◆ Work instructions:
Which lines mention "depth"? Show each one from the listing.

◆ Records provided:
◇ ◇ ◇ ◇ ◇

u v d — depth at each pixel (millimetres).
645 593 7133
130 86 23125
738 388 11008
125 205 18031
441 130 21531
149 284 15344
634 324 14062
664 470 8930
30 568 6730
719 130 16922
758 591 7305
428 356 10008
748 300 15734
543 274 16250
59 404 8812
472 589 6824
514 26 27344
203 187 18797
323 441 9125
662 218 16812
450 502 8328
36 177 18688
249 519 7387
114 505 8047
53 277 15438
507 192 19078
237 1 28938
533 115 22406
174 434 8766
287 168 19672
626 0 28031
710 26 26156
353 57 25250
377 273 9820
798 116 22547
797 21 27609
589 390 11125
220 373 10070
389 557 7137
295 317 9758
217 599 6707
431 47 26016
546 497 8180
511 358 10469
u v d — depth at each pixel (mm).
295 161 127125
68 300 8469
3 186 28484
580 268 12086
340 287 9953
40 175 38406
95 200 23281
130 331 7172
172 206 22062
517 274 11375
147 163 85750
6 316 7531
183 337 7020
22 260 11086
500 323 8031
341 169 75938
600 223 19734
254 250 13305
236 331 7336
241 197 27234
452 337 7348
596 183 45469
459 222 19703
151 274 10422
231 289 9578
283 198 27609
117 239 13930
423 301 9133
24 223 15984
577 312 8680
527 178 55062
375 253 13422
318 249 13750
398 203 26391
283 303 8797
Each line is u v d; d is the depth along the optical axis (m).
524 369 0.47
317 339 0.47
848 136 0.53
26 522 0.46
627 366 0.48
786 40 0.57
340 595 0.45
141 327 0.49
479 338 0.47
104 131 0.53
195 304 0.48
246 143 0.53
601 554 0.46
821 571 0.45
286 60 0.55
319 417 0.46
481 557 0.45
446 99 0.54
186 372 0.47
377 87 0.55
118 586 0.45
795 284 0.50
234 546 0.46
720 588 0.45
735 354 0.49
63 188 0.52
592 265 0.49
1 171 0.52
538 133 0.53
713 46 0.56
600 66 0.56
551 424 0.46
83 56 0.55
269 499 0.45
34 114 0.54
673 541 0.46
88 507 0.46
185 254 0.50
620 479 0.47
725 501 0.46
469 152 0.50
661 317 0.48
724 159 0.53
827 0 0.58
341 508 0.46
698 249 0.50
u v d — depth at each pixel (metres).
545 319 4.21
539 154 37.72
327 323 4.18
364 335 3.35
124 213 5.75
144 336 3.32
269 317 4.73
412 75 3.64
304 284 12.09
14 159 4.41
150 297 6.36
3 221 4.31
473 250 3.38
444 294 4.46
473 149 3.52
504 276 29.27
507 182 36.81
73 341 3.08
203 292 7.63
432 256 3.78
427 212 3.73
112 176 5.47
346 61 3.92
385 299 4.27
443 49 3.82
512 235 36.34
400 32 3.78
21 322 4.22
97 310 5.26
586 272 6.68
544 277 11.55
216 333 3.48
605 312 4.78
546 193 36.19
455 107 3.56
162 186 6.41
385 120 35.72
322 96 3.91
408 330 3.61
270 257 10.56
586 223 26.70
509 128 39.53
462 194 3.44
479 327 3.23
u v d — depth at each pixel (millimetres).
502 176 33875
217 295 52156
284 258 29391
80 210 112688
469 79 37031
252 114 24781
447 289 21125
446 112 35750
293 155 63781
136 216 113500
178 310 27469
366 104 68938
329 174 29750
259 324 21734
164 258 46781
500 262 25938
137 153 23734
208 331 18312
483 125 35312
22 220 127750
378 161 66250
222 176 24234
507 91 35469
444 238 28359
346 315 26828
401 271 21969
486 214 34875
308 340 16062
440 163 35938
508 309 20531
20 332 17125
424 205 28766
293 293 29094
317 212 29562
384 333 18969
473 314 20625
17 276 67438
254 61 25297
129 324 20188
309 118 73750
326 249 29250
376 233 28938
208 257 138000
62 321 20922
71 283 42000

◇ ◇ ◇ ◇ ◇

◆ Answer for this exercise:
u v d — depth at each pixel (millimetres).
u v d — depth at each pixel (mm).
Each line is u v d; d is the depth along the optical axis (m).
u v d — depth at each pixel (metres).
u v d — depth at each pixel (millimetres).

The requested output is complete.